### Task item:
Your answer must be an exact copy of the listing that follows, with all pictures omitted.

Data below Start Marker

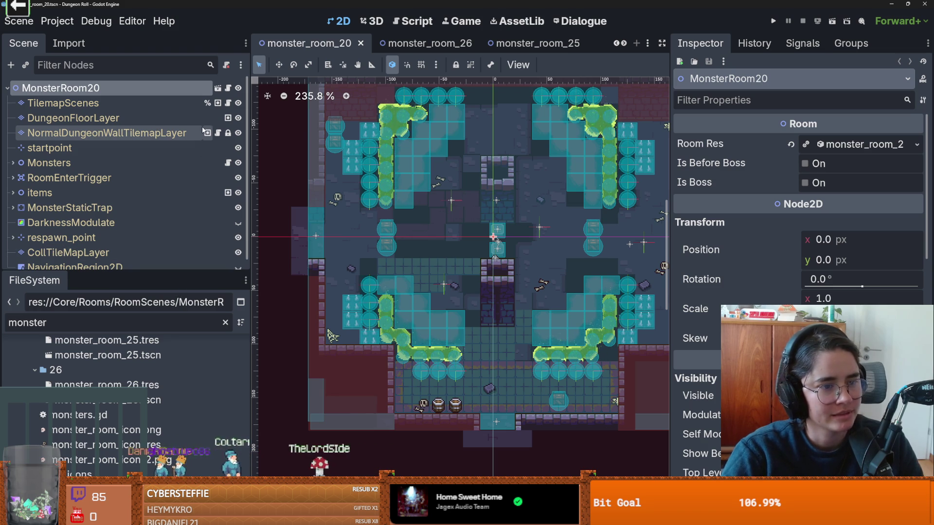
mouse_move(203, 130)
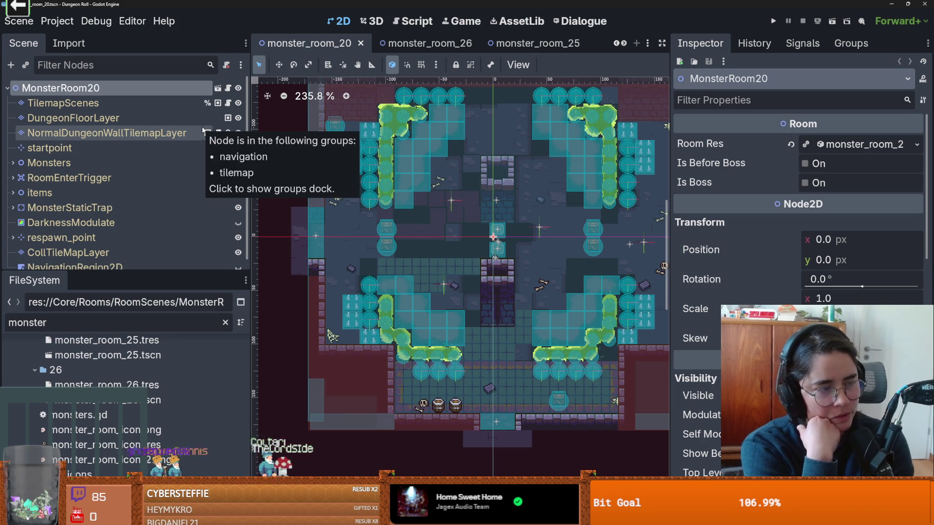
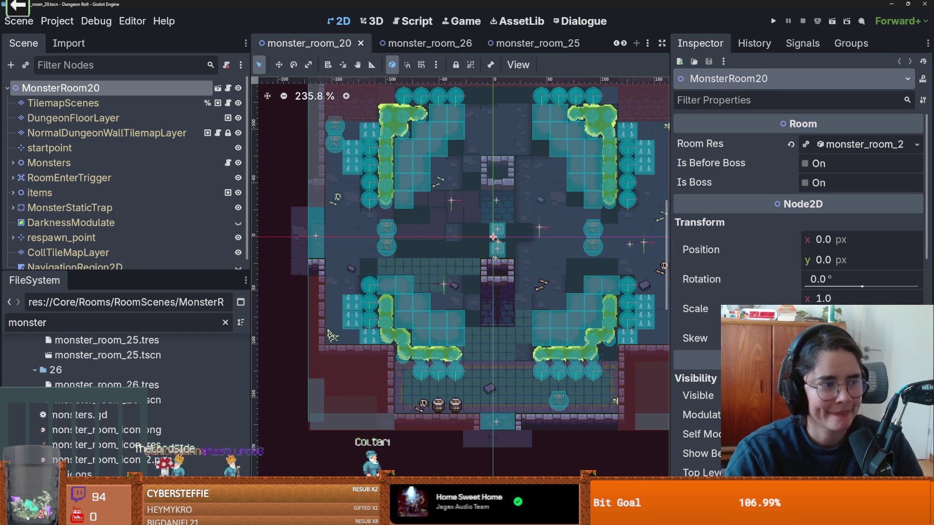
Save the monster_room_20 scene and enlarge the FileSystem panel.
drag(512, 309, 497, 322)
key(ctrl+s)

Data below End Marker

### Reply to the exercise:
mouse_move(203, 130)
Save the monster_room_20 scene and enlarge the FileSystem panel.
drag(512, 309, 497, 322)
key(ctrl+s)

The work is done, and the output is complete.